Entrepreneurship’s 10 Commandments by Guy Kawasaki
1. Make meaning, not money. Entrepreneurs should focus on making their product or service mean something beyond the sum of its components—and the money may very well follow.
2. Make a mantra, not a mission statement. Keep it short and define yourself by what you want to mean to consumers. To get everyone internally and externally on the same page, explain why your organization exists and how it meets customers’ needs and desires.
3. Jump curves. Innovating is harder than just staying a little bit ahead of competitors on the same curve.
4. In product design, “roll the DICEE.” That’s an acronym. “D” is for deep, which to Kawasaki means thinking about features that go beyond the norm. One of his favorite “deep” ideas: Fanning Reef sandals, which have a bottle opener built into the sole. “I” is for intelligence, as seen in the design of Panasonic’s BF-104 flashlight, which uses batteries of three different sizes to accommodate the random mix of extra batteries many people have around the house. “C” is for complete—or being not just a product, but including support and service. The first “E” is for elegance: Beauty matters, according to Kawasaki.
5. Don’t worry, be “crappy.” This doesn’t mean ship a bad product, but “your innovation can have elements of crappiness to it,” Kawasaki said. Twitter has a litany of flaws, but it is changing people’s habits. The first Mac had plenty of room for improvement, but it made a statement about the future of personal computing, and it did not need to wait.
6. Polarize people. Try to be all things to all people and you often ship mediocrity, Kawasaki said.
7. Let 100 flowers blossom. You never know where the flowers will emerge, so let them grow. Innovations may attract unexpected and unintended customers. It’s a lot easier than asking people who aren’t interested ‘why not,’ and trying to change their minds.”
8. Churn, baby, churn. Always improve. Listen to customers for ideas. Even if people say it can’t be done.

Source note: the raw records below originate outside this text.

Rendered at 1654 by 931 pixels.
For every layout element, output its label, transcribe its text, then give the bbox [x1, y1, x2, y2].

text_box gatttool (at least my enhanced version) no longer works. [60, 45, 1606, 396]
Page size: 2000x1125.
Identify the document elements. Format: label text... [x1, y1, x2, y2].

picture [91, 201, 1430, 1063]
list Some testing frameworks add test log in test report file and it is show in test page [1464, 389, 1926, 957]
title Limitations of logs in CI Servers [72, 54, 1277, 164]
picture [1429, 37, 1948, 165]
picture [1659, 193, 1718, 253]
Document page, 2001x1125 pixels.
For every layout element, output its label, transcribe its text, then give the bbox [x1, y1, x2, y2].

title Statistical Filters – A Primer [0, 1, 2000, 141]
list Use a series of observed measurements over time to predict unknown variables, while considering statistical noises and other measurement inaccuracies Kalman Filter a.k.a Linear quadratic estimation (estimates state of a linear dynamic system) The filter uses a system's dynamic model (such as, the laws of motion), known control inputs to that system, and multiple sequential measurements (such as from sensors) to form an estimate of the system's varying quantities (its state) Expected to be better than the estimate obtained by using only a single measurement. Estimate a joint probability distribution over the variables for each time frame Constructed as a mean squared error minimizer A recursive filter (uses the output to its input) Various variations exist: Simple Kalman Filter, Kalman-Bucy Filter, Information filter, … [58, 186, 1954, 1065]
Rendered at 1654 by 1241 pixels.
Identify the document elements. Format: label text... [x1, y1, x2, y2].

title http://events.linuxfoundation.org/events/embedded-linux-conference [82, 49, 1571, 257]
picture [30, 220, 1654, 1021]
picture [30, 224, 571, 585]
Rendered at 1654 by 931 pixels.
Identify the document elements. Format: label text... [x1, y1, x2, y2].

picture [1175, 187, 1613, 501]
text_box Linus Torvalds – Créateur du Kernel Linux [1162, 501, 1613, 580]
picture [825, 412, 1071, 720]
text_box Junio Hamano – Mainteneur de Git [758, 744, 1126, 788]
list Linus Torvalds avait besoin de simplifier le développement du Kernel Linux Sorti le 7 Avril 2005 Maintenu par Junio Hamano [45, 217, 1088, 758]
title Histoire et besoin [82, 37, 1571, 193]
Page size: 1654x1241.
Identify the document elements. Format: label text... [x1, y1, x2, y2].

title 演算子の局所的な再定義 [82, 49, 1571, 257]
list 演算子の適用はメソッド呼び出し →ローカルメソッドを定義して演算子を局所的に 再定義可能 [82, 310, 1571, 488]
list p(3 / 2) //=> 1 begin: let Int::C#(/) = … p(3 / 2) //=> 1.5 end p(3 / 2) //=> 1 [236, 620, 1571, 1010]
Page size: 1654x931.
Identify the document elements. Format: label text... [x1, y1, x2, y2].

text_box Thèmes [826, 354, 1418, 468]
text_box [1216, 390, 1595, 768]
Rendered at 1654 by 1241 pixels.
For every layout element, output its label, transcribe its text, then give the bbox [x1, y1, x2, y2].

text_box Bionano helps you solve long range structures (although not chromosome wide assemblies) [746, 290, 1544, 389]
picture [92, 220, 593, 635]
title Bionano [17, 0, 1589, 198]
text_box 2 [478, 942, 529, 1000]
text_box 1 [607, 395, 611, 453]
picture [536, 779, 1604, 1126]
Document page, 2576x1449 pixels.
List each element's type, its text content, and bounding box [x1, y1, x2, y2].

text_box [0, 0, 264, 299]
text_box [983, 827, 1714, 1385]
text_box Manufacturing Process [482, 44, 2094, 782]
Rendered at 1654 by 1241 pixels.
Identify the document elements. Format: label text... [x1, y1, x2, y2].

9. Niche yourself. Find your place, Kawasaki urged. He showed a simple X-Y graph, with the usual four quadrants mapping the variables “Uniqueness” and “Value.”
10. Follow the 10-20-30 rule when pitching to venture capitalists. That means no more than 10 PowerPoint slides, a limit of 20 minutes for the pitch and using a 30-point font size in the presentation (to keep it simple). The goal of such pitches isn’t to walk home with a check, he said, it’s to “not be eliminated” from consideration.